▸ **What is needed**: Print exactly the lines below between the line containing "Figure 1: White" and the line containing "Baseline Endline", counting both of those lines. Leave pictures out.

▸ **Records for this exercise**:

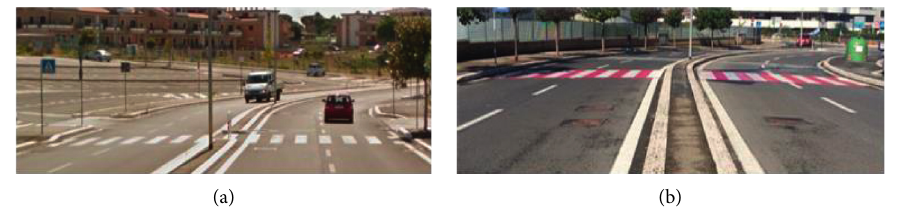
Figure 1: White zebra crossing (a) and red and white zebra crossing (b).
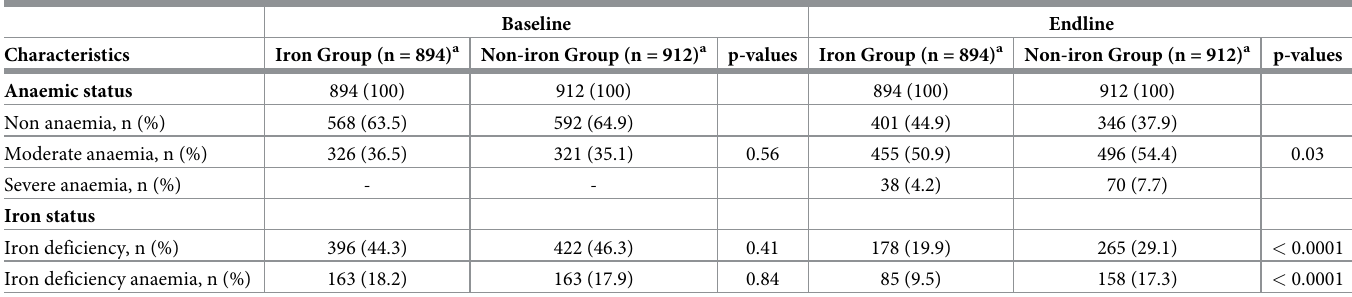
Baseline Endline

---

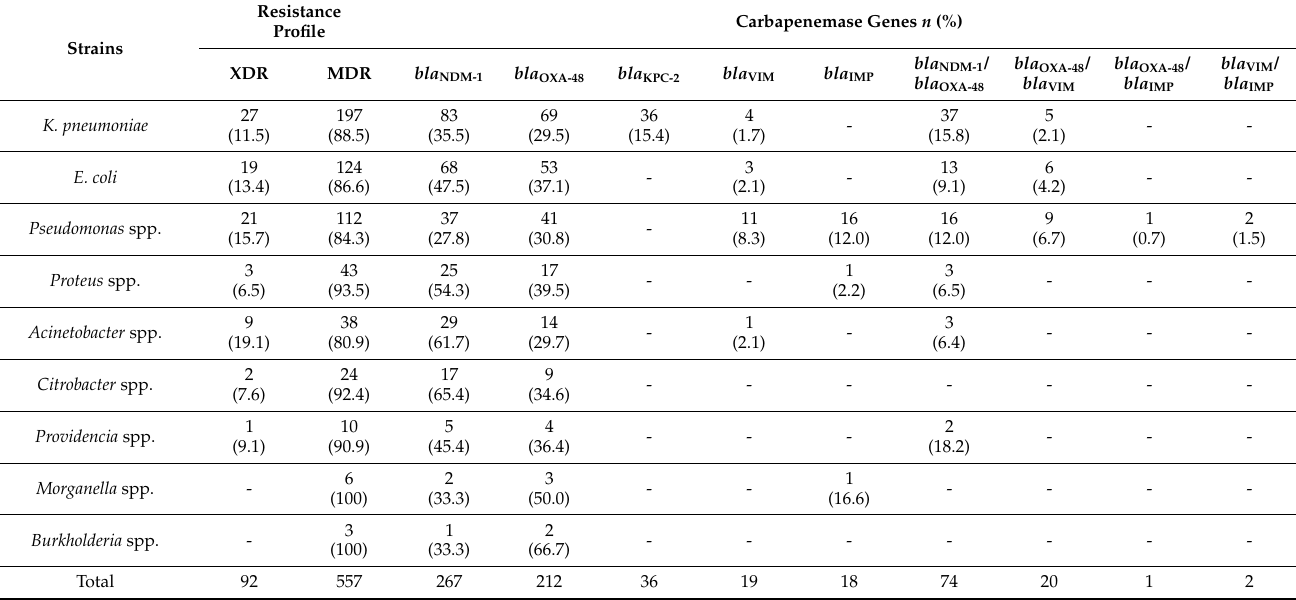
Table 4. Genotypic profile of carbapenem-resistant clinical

▸ **Written solution**:
Figure 1: White zebra crossing (a) and red and white zebra crossing (b).
Baseline Endline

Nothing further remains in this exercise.